During the Battle of Chin'toka, a Dominion War battle that occurred in the episode "The Changing Face of Evil", the Breen employ an energy-damping weapon that could shut down all systems on Alliance ships. The Klingons subsequently discover an engine modification that renders Klingon ships immune to this weapon, though it does not work on Federation or Romulan ships since they are powered differently. The Breen used this weapon to great effect, completely immobilizing the USS Defiant, and a fleet of alliance ships, allowing the Breen to destroy them at their leisure.

The helmet of the Breen suits consists of a visor that either glows green, or has small green and red lights on it, and a detachable "beak". The Breen's suits come in two types. The first is a standard suit that is worn by most of the Breen. The second is a more ornate version worn by Thots or other officials that has gold lining and distinctive gold stripes running down the top of the helmet and the "beak", as seen in later episodes of Deep Space Nine, such as "Strange Bedfellows".

In an alternate timeline witnessed in the "Face the Strange" episode of Star Trek: Discovery's fifth season, the Breen were sold the technology of the Progenitors, a race that had seeded the galaxy with humanoid life, and they used it to wipe out the Federation.

In Star Trek: Discovery's fifth season, the Breen have massive dreadnaught-class ships with shields so powerful that they can block the Federation's scanners.

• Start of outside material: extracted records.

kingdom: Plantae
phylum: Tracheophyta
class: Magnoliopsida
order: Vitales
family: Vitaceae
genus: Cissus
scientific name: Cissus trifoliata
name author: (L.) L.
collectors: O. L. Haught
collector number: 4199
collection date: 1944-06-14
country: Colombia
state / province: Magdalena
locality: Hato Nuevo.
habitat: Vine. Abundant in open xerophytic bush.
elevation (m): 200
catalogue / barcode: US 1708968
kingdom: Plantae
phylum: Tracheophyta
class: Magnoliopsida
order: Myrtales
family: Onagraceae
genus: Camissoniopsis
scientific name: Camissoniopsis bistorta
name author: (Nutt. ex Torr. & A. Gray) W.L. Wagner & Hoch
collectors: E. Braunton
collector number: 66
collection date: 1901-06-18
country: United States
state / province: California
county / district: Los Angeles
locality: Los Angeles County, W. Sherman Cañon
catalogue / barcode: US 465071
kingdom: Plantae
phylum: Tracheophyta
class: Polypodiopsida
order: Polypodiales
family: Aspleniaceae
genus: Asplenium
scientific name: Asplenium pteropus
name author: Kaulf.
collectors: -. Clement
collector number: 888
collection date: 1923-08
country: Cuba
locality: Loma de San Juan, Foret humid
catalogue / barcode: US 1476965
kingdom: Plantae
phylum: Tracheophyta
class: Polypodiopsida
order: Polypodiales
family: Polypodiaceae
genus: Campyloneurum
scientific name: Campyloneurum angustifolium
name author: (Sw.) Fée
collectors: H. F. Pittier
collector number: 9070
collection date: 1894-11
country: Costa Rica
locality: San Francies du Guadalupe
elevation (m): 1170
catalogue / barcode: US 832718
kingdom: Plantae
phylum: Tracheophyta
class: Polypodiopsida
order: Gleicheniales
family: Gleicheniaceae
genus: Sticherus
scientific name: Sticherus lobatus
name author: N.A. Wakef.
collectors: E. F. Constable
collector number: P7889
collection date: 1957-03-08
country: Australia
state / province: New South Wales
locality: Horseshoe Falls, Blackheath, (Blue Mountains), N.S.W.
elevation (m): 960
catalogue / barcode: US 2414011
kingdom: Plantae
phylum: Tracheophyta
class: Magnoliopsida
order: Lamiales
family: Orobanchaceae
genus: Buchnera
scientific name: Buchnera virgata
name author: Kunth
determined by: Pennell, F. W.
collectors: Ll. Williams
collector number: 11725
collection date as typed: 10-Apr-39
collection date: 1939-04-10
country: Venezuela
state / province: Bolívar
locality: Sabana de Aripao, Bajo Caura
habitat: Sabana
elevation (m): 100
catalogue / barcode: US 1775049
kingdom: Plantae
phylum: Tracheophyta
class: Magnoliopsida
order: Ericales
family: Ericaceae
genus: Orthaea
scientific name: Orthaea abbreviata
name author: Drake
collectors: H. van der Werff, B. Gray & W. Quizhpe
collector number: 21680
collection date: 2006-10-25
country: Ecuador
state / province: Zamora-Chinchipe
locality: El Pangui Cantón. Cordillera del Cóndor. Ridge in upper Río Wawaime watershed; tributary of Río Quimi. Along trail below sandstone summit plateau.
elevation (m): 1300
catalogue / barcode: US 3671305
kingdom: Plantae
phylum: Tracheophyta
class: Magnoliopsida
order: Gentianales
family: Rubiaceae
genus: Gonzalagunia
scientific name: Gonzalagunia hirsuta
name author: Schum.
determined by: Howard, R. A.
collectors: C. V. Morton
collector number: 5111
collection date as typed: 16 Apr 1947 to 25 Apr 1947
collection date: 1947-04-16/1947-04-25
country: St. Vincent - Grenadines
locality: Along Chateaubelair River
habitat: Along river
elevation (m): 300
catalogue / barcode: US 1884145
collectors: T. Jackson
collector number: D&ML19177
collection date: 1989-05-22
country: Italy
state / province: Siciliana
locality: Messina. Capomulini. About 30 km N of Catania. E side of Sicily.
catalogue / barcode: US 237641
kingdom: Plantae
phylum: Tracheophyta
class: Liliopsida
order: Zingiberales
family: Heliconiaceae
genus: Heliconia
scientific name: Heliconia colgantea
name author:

The non-canonical book Legends of the Ferengi claims that the Ferengi were sold warp technology by a Breen they called "the Masked Breen" (because they did not know the Breen all wore masks). In return, they gave the Breen both poles of Ferenginar (the Ferengi homeworld), several comets, and a frozen moon.

==Reception==
In June 2014, Charlie Jane Anders, writing for io9, ranked the Breen as the tenth least threatening villains of Star Trek, calling them "one of the bigger letdowns of Star Trek". Anders cited how the race was built up as a supposedly formidable race, with an energy-dampening weapon that disabled enemy ships, only for the Federation to quickly devise a countermeasure to it, after which the Breen's status as opponents faded.